A Recent Case Study in Big Pharma’s Patent Greed: Keytruda

  • In December, Big Pharma giant Merck announced that it will seek new patents on its blockbuster cancer drug Keytruda, which last year brought in over $17 billion for the company. According to reporting from Reuters, Merck is seeking “to patent a new formulation of its $20 billion cancer immunotherapy Keytruda that can be injected under the skin, allowing it to protect its best-selling drug from competition expected as soon as 2028.”
  • This is just the latest example of a strategy Big Pharma companies have used repeatedly to extend their monopolies on blockbuster products – filing for patents for changes such as intake method or dosage that don’t represent truly new innovations or improve clinical benefits for patients. This enables Big Pharma to add to patent thickets designed to block competition from more affordable alternatives, keep drug prices high and boost profits.
  • Shailender Bhatia, an oncologist at the Fred Hutchinson Cancer Center in Seattle said, “I don’t think it’s going to improve the safety or the effectiveness of the drug.”
  • “It’s the way the pharmaceutical companies now use that system — it’s all about taking up as much space as possible, making it difficult for anybody to enter,” Tahir Amin, co-founder of Initiative for Medicines, Access & Knowledge (I-MAK), said in Reuters coverage of the move. “Keytruda is going to be the next Humira by all accounts.”
  • According to research from I-MAK, Merck has filed for 129 patent applications on Keytruda – more than half of which were filed after the drug’s initial approval by the U.S. Food and Drug Administration (FDA). The Big Pharma company has been granted 53 patents on this one drug.
  • I-MAK estimates that Americans will spend at least $137 billion on Keytruda while the drug faces no competition due to its extended exclusivity that already totals more than eight years — without reflecting the added impact of the Big Pharma giant’s new patent strategy.
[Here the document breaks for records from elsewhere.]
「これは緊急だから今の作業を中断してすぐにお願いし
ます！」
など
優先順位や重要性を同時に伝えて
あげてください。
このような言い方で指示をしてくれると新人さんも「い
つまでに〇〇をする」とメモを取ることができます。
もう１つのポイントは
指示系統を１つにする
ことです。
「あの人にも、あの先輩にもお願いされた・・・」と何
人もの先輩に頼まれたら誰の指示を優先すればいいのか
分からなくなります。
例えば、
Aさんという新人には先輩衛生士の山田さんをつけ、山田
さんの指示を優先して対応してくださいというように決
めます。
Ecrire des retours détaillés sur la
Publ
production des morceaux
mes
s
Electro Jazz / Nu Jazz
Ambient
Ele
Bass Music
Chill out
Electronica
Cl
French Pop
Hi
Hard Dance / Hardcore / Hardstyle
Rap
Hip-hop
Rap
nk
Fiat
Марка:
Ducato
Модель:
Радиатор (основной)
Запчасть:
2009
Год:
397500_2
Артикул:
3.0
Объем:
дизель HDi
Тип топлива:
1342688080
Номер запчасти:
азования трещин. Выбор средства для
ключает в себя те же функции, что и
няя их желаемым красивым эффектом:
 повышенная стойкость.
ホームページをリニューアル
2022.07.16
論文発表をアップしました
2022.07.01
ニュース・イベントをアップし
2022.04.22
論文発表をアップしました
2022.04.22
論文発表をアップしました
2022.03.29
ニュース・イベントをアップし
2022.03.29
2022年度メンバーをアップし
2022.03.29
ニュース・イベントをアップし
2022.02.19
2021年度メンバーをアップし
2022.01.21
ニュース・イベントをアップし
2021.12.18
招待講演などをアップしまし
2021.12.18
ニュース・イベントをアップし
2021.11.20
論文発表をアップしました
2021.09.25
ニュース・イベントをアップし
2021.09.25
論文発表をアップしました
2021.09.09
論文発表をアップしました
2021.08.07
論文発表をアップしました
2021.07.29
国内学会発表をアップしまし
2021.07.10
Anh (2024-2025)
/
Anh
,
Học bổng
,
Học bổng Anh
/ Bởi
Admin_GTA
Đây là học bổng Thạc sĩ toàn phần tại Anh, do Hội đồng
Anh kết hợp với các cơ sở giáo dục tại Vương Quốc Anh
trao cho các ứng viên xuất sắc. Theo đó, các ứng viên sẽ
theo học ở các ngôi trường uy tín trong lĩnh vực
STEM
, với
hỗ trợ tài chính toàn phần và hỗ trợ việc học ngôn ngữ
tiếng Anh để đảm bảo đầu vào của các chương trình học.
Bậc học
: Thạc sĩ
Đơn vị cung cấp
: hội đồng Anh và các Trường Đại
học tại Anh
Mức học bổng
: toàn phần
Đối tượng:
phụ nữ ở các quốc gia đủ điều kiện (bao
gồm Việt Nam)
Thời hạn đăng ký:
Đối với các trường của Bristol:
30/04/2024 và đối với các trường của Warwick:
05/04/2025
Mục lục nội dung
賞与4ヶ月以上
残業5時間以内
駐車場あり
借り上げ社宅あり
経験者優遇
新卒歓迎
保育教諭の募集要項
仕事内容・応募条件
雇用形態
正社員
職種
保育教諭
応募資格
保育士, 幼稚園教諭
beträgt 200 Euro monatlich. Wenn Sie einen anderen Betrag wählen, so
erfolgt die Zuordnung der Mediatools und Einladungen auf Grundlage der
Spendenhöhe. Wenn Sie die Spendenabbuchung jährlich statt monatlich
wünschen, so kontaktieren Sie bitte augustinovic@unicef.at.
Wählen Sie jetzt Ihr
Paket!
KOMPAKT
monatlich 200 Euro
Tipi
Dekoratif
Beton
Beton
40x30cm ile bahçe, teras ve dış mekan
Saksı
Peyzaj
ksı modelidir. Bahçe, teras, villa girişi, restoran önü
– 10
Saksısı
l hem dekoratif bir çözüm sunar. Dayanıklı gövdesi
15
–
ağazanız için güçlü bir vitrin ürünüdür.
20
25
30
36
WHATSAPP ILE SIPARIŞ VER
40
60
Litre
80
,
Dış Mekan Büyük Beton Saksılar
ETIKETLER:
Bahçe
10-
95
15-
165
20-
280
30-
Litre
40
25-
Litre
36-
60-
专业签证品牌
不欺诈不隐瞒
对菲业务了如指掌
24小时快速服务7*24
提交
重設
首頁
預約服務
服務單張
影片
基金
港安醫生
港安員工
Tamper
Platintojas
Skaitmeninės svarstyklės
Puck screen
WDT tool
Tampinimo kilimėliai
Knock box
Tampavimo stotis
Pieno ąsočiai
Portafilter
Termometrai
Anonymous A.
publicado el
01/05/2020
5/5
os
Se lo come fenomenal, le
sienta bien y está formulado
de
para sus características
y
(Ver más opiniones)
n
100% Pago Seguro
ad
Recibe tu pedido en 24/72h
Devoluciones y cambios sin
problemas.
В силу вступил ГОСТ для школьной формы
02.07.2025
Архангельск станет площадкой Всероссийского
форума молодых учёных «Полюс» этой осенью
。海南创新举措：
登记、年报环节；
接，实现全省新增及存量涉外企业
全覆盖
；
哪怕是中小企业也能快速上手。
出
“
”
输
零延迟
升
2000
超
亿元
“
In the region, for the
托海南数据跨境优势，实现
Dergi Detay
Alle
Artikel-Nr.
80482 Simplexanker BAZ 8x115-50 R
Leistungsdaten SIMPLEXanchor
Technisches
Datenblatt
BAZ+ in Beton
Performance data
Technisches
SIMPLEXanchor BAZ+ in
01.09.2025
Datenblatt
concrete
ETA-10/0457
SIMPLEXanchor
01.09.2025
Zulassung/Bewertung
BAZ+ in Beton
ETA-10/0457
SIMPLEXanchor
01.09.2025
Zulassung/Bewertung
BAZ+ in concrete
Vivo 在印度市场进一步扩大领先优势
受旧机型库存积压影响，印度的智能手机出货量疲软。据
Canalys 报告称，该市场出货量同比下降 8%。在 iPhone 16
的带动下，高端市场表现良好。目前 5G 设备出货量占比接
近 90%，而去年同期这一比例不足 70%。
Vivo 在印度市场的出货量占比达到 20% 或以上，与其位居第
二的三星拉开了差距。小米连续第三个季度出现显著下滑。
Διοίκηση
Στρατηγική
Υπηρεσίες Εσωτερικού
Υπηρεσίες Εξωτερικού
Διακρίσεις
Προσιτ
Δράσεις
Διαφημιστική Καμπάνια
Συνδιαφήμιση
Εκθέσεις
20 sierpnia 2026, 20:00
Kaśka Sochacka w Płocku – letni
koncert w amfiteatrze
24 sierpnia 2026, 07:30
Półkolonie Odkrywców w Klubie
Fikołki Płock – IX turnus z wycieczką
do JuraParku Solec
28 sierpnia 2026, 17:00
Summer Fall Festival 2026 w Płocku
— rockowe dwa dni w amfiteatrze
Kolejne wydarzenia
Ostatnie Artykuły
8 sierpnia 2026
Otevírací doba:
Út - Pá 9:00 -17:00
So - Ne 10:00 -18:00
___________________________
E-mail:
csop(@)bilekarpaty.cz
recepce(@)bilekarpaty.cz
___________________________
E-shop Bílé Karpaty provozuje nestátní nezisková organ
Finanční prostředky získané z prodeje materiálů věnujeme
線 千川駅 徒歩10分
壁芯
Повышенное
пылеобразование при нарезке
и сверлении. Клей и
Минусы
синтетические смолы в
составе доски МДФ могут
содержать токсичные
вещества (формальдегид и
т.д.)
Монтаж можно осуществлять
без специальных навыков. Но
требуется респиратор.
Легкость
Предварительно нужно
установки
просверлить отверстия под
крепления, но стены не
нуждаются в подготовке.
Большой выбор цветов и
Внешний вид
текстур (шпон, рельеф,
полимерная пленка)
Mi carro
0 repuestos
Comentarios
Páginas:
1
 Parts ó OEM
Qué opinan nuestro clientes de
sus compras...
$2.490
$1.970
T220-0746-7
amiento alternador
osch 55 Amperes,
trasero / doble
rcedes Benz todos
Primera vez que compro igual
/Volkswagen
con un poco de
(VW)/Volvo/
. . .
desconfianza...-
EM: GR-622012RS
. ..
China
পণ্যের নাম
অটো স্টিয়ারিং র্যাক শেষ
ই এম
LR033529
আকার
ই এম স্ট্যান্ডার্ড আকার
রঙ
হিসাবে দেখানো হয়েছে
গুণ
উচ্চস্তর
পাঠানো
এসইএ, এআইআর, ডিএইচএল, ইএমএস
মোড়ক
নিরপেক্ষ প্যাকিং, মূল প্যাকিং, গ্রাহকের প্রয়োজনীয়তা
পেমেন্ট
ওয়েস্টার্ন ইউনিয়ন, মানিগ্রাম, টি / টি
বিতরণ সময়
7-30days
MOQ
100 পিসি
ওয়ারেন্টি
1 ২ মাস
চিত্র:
Targeting Blockbuster Products for Patent Abuse

  • And a May 2022 study published in JAMA Health Forum revealed how brand name drug companies target their most profitable products for reformulation to extend monopolies and prohibit generic competition from entering the market.
  • The results of the study showed that “of 206 brand-name drugs approved in tablet or capsule form by the U.S. Food and Drug Administration between 1995 and 2010, approval of new formulations was four times more likely among blockbuster drugs.”
  • The study also found that drug makers sought to pursue new formulations, “less frequently once generic competitors entered the market.”

Lawmakers should reject Big Pharma’s blame game and focus on solutions to hold brand name drug companies accountable for the industry’s price hikes, out-of-control launch prices and patent abuse.